[Paginatekst]:
>>>
Het is een andere zaak, of wij zulks kunnen verstaan en doorgronden, en of wij menschen de mogelijkheid van zulk een Godsopenbaring en Godskennis kunnen doordenken. Dat kunnen wij zeker niet. Terwille van een begrip, dat wij ons omtrent deze zaken aanmatigen, kan men echter de menschelijke existentie niet opheffen, of aan de creatuurlijkheid ontzeggen, wat Gods Woord daaraan toeschrijft.
De beschouwingen van Prof. B. komen er toch op neer, dat de mensch als creatuur God niet kan kennen. God kan alleen de zichzelf openbarende en zich zelf kennende God in den mensch zijn.
De nadere uitlegging van de mogelijkheid der subjectieve openbaring doet daarover een weinig meer klaarheid opgaan dan de passages, welke voorafgegaan zijn en waarin hij zich den steun der oude dogmatici zocht te verwerven. Telkens krijgt men het gevoel, dat Prof. B. de oude theologen iets wil laten beweren, wat zij niet bedoeld hebben. Heel sterk is dat het geval bij lezing van zijn Römerbrief. Wanneer dit een commentaar moet zijn, dan verwacht men een ernstig betoog om uiteen te zetten, wat Paulus heeft gezegd en bedoeld heeft te zeggen. Spoedig wordt het echter duidelijk, dat Prof. B. zijn eigen theologie op het oog heeft en ons wil voortooveren, dat Paulus een rasechte Barthiaan is geweest. Paulus en de gemeente der eeuwen hebben echter den brief aan de Romeinen nog nimmer begrepen, indien Barth gelijk zou hebben en die brief zou bevatten, wat Prof. Barth daarin leest.
<<<
[Aangeleverde items]:
>>>
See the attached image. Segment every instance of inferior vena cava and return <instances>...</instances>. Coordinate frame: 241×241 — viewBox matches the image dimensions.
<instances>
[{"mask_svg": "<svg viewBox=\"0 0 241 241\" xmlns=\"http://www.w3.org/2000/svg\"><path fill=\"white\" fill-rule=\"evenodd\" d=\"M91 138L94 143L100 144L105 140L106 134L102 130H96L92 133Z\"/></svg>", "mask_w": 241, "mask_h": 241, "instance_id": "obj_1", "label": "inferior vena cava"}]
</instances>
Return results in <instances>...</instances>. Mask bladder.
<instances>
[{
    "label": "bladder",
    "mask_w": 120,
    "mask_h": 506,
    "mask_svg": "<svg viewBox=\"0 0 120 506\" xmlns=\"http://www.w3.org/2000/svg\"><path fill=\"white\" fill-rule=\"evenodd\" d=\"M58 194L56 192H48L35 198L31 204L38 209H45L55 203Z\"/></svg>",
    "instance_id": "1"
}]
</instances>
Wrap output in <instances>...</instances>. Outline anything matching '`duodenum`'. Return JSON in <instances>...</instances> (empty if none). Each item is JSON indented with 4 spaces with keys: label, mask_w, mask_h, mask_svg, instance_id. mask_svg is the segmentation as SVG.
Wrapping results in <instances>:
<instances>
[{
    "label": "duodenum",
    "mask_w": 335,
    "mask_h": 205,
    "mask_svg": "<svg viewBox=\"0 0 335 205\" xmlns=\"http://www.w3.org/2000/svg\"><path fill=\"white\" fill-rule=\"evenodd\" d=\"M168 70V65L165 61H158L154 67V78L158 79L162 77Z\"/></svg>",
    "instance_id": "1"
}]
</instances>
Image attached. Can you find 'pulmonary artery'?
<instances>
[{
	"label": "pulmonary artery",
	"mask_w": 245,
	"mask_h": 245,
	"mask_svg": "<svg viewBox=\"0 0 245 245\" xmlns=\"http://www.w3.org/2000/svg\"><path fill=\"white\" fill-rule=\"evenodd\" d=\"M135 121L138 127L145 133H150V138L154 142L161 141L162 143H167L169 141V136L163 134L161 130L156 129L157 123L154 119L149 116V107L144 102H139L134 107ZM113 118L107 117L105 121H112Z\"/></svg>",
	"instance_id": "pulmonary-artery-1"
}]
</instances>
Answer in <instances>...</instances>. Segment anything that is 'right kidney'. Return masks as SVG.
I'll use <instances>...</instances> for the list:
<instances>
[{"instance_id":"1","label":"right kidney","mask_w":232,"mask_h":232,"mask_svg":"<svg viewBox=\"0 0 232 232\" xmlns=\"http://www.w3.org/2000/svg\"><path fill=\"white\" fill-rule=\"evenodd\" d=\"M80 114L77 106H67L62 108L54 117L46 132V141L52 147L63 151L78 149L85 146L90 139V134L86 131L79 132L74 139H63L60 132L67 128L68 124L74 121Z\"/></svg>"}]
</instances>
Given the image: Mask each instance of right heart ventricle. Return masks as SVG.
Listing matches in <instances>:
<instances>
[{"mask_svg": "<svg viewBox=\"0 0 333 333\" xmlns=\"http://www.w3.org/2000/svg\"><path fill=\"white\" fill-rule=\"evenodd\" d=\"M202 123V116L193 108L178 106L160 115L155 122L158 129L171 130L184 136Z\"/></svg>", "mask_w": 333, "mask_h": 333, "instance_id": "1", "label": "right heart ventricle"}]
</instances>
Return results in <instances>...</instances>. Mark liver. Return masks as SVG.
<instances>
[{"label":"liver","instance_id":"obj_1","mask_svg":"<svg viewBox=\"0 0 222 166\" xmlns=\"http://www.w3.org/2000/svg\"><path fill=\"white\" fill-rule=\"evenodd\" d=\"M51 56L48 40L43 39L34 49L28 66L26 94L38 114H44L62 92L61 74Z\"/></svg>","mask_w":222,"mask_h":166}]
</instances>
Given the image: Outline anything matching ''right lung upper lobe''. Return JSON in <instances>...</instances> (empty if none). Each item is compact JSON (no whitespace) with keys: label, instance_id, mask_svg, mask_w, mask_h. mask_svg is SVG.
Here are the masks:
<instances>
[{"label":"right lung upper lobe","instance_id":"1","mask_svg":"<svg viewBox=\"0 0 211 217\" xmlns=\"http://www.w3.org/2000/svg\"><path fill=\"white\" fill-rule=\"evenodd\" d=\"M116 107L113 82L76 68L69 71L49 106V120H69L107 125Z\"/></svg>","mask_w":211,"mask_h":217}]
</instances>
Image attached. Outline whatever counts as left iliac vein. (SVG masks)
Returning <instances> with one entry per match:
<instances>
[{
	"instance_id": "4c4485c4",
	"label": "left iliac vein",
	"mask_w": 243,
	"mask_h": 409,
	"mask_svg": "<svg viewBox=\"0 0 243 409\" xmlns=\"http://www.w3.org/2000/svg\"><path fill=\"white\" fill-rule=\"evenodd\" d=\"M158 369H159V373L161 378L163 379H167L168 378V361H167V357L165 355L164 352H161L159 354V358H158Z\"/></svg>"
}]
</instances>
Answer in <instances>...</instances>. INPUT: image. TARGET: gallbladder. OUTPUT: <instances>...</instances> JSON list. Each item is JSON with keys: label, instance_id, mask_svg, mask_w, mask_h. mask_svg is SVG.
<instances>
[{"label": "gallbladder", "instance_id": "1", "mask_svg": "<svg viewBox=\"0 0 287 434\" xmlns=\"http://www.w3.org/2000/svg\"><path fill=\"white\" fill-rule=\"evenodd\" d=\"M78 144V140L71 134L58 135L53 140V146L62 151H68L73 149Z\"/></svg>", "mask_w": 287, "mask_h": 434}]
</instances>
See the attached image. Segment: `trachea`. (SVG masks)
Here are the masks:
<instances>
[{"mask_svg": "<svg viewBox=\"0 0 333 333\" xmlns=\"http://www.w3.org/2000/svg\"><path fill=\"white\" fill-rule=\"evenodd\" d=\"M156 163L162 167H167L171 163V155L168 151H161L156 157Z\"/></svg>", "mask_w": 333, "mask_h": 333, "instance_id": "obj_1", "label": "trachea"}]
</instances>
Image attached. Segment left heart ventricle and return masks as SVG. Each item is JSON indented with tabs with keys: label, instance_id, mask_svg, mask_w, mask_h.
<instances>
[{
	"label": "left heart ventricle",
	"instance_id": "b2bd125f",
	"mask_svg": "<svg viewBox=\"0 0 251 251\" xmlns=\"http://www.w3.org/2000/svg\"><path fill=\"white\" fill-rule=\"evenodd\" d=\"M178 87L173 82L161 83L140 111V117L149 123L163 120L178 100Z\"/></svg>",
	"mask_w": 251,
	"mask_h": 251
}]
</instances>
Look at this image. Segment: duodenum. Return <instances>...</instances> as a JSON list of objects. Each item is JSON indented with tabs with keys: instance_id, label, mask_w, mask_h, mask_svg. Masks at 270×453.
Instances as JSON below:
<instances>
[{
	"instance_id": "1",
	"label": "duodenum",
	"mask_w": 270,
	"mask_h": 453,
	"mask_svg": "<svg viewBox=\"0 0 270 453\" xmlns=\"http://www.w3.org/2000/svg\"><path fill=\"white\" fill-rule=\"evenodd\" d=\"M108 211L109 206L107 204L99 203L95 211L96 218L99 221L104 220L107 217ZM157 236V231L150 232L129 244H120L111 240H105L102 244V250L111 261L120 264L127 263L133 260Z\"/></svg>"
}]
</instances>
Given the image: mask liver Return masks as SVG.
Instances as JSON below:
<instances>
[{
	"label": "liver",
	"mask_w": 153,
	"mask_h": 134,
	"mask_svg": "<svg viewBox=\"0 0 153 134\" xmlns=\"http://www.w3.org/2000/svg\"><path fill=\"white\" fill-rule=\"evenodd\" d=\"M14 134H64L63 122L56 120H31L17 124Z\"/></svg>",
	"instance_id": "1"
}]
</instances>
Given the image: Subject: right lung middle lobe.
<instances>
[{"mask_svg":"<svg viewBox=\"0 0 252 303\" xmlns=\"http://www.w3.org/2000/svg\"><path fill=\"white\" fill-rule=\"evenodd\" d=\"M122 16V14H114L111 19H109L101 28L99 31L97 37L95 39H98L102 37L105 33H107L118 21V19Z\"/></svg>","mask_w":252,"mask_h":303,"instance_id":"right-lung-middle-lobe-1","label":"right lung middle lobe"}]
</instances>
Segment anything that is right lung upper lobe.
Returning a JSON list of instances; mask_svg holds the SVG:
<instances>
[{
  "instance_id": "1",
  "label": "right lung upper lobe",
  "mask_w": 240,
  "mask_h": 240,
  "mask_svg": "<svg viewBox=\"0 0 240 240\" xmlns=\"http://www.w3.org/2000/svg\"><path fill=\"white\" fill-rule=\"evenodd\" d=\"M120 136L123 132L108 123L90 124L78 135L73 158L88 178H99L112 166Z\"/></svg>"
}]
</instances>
<<<
[Uit te voeren taken]:
1. Vat de paginatekst in twee zinnen samen.
2. Geef voor elke bewering aan of ze klopt met de paginatekst, met ja of nee en de doorslaggevende woorden als citaat: (a) wij mensen kunnen de mogelijkheid van zulk een Godsopenbaring doordenken; (b) het probleem doet zich heel sterk voor bij het lezen van de Römerbrief van Prof. B.; (c) volgens Prof. B. kan de mens als creatuur God kennen.
3. Neem uit de paginatekst woord voor woord alles over van "De nadere uitlegging" tot en met "Barth daarin leest.".
De items vormen materiaal dat los staat van de paginatekst.

[Schriftelijke antwoorden]:
1. Mensen kunnen de mogelijkheid van Godsopenbaring en Godskennis niet doordenken, maar daarom mag men de creatuurlijkheid niet ontzeggen wat Gods Woord eraan toeschrijft. Prof. B. komt erop neer dat de mens als creatuur God niet kan kennen, en hij laat de oude theologen en in zijn Römerbrief ook Paulus zijn eigen theologie uitdragen.

2.
(a) Nee: "Dat kunnen wij zeker niet."
(b) Ja: "Heel sterk is dat het geval bij lezing van zijn Römerbrief."
(c) Nee: "dat de mensch als creatuur God niet kan kennen."

3.
De nadere uitlegging van de mogelijkheid der subjectieve openbaring doet daarover een weinig meer klaarheid opgaan dan de passages, welke voorafgegaan zijn en waarin hij zich den steun der oude dogmatici zocht te verwerven. Telkens krijgt men het gevoel, dat Prof. B. de oude theologen iets wil laten beweren, wat zij niet bedoeld hebben. Heel sterk is dat het geval bij lezing van zijn Römerbrief. Wanneer dit een commentaar moet zijn, dan verwacht men een ernstig betoog om uiteen te zetten, wat Paulus heeft gezegd en bedoeld heeft te zeggen. Spoedig wordt het echter duidelijk, dat Prof. B. zijn eigen theologie op het oog heeft en ons wil voortooveren, dat Paulus een rasechte Barthiaan is geweest. Paulus en de gemeente der eeuwen hebben echter den brief aan de Romeinen nog nimmer begrepen, indien Barth gelijk zou hebben en die brief zou bevatten, wat Prof. Barth daarin leest.